▶ _PROBLEM DESCRIPTION_:
Output all of the data below exactly as given.

▶ _MATERIAL PROVIDED_:

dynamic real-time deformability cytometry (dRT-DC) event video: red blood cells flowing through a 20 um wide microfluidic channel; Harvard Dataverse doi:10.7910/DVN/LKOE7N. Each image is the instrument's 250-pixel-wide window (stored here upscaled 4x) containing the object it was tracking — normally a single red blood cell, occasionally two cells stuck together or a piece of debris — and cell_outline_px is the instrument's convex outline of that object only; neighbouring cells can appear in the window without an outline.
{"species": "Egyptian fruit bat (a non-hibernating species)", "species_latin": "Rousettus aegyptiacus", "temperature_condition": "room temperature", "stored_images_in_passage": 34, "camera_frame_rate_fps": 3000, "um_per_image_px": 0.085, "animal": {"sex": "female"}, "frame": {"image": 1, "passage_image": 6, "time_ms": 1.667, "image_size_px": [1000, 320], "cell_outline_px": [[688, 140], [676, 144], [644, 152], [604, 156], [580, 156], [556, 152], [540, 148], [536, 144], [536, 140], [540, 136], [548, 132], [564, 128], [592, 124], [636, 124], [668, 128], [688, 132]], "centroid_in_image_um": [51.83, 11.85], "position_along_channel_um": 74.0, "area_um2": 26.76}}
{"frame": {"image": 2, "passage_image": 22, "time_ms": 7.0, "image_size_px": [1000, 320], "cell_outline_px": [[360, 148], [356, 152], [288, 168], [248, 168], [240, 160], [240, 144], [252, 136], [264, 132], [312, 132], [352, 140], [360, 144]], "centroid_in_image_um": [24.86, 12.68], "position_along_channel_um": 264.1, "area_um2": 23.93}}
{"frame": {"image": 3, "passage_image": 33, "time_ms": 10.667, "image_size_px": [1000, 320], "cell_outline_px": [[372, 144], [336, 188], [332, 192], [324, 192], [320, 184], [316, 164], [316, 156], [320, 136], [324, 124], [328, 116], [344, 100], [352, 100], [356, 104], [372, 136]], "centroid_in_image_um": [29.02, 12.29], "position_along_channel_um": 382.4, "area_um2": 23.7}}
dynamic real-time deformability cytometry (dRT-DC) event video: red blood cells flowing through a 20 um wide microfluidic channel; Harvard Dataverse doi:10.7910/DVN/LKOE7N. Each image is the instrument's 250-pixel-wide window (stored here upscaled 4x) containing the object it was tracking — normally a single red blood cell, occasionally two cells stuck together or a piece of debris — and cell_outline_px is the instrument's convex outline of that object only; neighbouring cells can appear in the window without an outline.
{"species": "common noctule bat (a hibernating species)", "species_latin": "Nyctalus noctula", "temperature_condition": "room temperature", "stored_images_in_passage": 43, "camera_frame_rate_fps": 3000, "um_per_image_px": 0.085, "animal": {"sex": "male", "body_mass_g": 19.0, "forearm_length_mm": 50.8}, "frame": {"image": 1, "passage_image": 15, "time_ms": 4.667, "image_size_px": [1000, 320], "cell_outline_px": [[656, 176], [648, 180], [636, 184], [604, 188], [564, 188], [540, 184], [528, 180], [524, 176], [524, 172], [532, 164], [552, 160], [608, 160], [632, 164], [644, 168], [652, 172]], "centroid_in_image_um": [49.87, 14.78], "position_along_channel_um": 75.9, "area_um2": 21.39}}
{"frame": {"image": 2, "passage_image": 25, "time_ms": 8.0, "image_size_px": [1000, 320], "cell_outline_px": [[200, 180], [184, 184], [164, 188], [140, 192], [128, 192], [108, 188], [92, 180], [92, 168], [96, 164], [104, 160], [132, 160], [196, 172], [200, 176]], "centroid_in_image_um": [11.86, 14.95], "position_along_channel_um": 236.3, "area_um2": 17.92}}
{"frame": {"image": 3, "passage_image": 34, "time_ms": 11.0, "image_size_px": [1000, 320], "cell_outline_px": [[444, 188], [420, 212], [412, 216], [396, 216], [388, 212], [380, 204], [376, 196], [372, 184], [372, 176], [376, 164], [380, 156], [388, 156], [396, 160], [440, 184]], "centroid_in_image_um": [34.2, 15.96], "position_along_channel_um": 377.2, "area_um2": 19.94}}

▶ _RESULT FOR THIS EXERCISE_:
dynamic real-time deformability cytometry (dRT-DC) event video: red blood cells flowing through a 20 um wide microfluidic channel; Harvard Dataverse doi:10.7910/DVN/LKOE7N. Each image is the instrument's 250-pixel-wide window (stored here upscaled 4x) containing the object it was tracking — normally a single red blood cell, occasionally two cells stuck together or a piece of debris — and cell_outline_px is the instrument's convex outline of that object only; neighbouring cells can appear in the window without an outline.
{"species": "Egyptian fruit bat (a non-hibernating species)", "species_latin": "Rousettus aegyptiacus", "temperature_condition": "room temperature", "stored_images_in_passage": 34, "camera_frame_rate_fps": 3000, "um_per_image_px": 0.085, "animal": {"sex": "female"}, "frame": {"image": 1, "passage_image": 6, "time_ms": 1.667, "image_size_px": [1000, 320], "cell_outline_px": [[688, 140], [676, 144], [644, 152], [604, 156], [580, 156], [556, 152], [540, 148], [536, 144], [536, 140], [540, 136], [548, 132], [564, 128], [592, 124], [636, 124], [668, 128], [688, 132]], "centroid_in_image_um": [51.83, 11.85], "position_along_channel_um": 74.0, "area_um2": 26.76}}
{"frame": {"image": 2, "passage_image": 22, "time_ms": 7.0, "image_size_px": [1000, 320], "cell_outline_px": [[360, 148], [356, 152], [288, 168], [248, 168], [240, 160], [240, 144], [252, 136], [264, 132], [312, 132], [352, 140], [360, 144]], "centroid_in_image_um": [24.86, 12.68], "position_along_channel_um": 264.1, "area_um2": 23.93}}
{"frame": {"image": 3, "passage_image": 33, "time_ms": 10.667, "image_size_px": [1000, 320], "cell_outline_px": [[372, 144], [336, 188], [332, 192], [324, 192], [320, 184], [316, 164], [316, 156], [320, 136], [324, 124], [328, 116], [344, 100], [352, 100], [356, 104], [372, 136]], "centroid_in_image_um": [29.02, 12.29], "position_along_channel_um": 382.4, "area_um2": 23.7}}
dynamic real-time deformability cytometry (dRT-DC) event video: red blood cells flowing through a 20 um wide microfluidic channel; Harvard Dataverse doi:10.7910/DVN/LKOE7N. Each image is the instrument's 250-pixel-wide window (stored here upscaled 4x) containing the object it was tracking — normally a single red blood cell, occasionally two cells stuck together or a piece of debris — and cell_outline_px is the instrument's convex outline of that object only; neighbouring cells can appear in the window without an outline.
{"species": "common noctule bat (a hibernating species)", "species_latin": "Nyctalus noctula", "temperature_condition": "room temperature", "stored_images_in_passage": 43, "camera_frame_rate_fps": 3000, "um_per_image_px": 0.085, "animal": {"sex": "male", "body_mass_g": 19.0, "forearm_length_mm": 50.8}, "frame": {"image": 1, "passage_image": 15, "time_ms": 4.667, "image_size_px": [1000, 320], "cell_outline_px": [[656, 176], [648, 180], [636, 184], [604, 188], [564, 188], [540, 184], [528, 180], [524, 176], [524, 172], [532, 164], [552, 160], [608, 160], [632, 164], [644, 168], [652, 172]], "centroid_in_image_um": [49.87, 14.78], "position_along_channel_um": 75.9, "area_um2": 21.39}}
{"frame": {"image": 2, "passage_image": 25, "time_ms": 8.0, "image_size_px": [1000, 320], "cell_outline_px": [[200, 180], [184, 184], [164, 188], [140, 192], [128, 192], [108, 188], [92, 180], [92, 168], [96, 164], [104, 160], [132, 160], [196, 172], [200, 176]], "centroid_in_image_um": [11.86, 14.95], "position_along_channel_um": 236.3, "area_um2": 17.92}}
{"frame": {"image": 3, "passage_image": 34, "time_ms": 11.0, "image_size_px": [1000, 320], "cell_outline_px": [[444, 188], [420, 212], [412, 216], [396, 216], [388, 212], [380, 204], [376, 196], [372, 184], [372, 176], [376, 164], [380, 156], [388, 156], [396, 160], [440, 184]], "centroid_in_image_um": [34.2, 15.96], "position_along_channel_um": 377.2, "area_um2": 19.94}}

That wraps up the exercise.